#### Work to complete:
Please return every record exactly, with no pictures included.

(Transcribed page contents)
....................

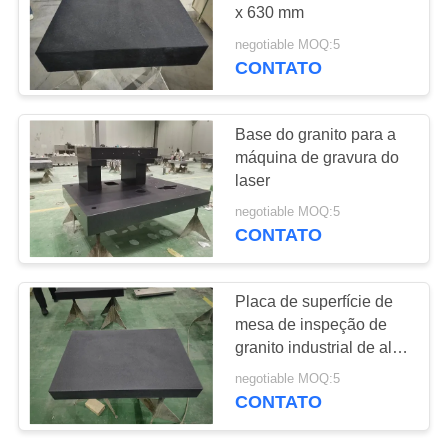
DO
x 630 mm
SITE
negotiable MOQ:5
CONTATO
8
PRIVACY
Placa de aço do
POLICY
Base do granito para a
entalhe de T
máquina de gravura do
laser
negotiable MOQ:5
CONTATO
35
Placa de superfície de
Placa de base do
mesa de inspeção de
granito industrial de alta
entalhe de T
precisão 400 × 400 com
negotiable MOQ:5
suporte
CONTATO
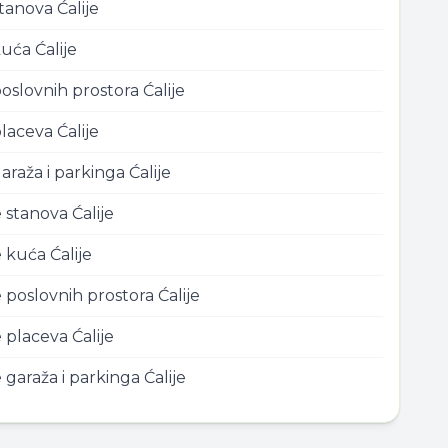
stanova
Ćalije
kuća
Ćalije
oslovnih prostora
Ćalije
placeva
Ćalije
araža i parkinga
Ćalije
e stanova
Ćalije
e kuća
Ćalije
 poslovnih prostora
Ćalije
e placeva
Ćalije
 garaža i parkinga
Ćalije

....................

#### Output below:
DO
x 630 mm
SITE
negotiable MOQ:5
CONTATO
8
PRIVACY
Placa de aço do
POLICY
Base do granito para a
entalhe de T
máquina de gravura do
laser
negotiable MOQ:5
CONTATO
35
Placa de superfície de
Placa de base do
mesa de inspeção de
granito industrial de alta
entalhe de T
precisão 400 × 400 com
negotiable MOQ:5
suporte
CONTATO
stanova
Ćalije
kuća
Ćalije
oslovnih prostora
Ćalije
placeva
Ćalije
araža i parkinga
Ćalije
e stanova
Ćalije
e kuća
Ćalije
 poslovnih prostora
Ćalije
e placeva
Ćalije
 garaža i parkinga
Ćalije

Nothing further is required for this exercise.